One of the hardest parts of ADHD for me is RSD. There are so many words I have been told as far as I can remember that still go through my head a lot of the time. Some of the worse ones still haunt me:
You are so selfish. How can you be so selfish? Don't be so selfish.
I can't even say who said this to me the most. I know my mother rarely said it. Other family members said it often. I have such a horror of being selfish that at times I made myself as small as possible. At school, I had a reputation of being a chatterbox. At home, I was silent, depending on who was home. The last time the three of us spoke to our father before he basically decided we no longer existed to him, was when we each we asked if we would move with him and his wife and stepdaughter to a farm in Texas. We all said no. I was 10. We hadn't heard from him in months. I explained why. I asked if we would visit mom, I don't remember his answer, I told him I don't like to be outside, the sun and heat make me sick, Andrew is allergic to the sun, I don't like to get dirty, and I don't think I can help with taking care of animals that stay outside. I have no idea what my brothers told him. I was just told that I was being so selfish by not going to live with my dad.

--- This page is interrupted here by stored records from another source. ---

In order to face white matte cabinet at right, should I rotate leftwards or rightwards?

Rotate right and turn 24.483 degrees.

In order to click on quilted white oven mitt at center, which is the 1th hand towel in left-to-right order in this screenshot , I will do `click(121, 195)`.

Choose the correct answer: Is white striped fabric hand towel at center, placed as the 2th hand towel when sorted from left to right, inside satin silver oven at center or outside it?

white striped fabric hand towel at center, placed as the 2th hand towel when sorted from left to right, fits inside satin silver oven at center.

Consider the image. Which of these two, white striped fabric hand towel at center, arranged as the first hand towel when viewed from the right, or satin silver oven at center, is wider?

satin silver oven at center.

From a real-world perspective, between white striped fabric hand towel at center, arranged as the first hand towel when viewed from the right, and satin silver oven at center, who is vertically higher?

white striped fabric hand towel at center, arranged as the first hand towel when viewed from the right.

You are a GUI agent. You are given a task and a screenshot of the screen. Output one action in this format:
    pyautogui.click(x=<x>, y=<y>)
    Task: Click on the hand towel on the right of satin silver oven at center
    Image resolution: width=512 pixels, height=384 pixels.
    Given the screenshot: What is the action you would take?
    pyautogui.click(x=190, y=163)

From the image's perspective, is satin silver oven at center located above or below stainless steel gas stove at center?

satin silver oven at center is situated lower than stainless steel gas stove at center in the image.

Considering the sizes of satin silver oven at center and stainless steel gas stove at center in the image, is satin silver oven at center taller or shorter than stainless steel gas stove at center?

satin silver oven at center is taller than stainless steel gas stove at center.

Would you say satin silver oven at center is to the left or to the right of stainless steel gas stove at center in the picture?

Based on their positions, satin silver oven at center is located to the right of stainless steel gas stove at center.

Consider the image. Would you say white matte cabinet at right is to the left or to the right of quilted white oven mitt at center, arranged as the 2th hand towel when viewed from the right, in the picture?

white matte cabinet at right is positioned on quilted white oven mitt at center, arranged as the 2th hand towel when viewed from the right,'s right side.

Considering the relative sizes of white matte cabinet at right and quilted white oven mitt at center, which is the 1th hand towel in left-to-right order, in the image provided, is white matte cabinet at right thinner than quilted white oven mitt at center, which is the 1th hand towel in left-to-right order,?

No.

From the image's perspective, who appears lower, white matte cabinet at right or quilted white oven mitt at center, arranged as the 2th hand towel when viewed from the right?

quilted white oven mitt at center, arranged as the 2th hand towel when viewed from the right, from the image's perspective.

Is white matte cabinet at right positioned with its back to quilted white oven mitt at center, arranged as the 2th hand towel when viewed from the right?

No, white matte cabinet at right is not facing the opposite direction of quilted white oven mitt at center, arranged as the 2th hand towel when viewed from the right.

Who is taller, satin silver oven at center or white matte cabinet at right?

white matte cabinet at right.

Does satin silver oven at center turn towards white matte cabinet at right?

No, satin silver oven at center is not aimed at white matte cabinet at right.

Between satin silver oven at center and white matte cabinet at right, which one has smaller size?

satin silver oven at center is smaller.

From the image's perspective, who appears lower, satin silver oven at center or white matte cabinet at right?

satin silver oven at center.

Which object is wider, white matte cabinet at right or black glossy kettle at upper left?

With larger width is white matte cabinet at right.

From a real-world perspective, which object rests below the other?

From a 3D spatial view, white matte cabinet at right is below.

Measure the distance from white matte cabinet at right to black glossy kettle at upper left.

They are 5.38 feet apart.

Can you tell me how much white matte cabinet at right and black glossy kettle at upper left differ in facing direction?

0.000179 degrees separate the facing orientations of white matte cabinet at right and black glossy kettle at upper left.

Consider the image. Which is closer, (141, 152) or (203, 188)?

It took until I was in my 50s to understand why his words felt like he told me I was the worst person in the world. I couldn't tell him the biggest reason I didn't want to move. He didn't pinky promise he would not ever leave me. Mom did.
I have been working on getting some hacks so that the criticisms and mean commits do not keep going on and on in my head. Who knows? Maybe someday criticism won't bother me after the situation is over and done. I can only hope.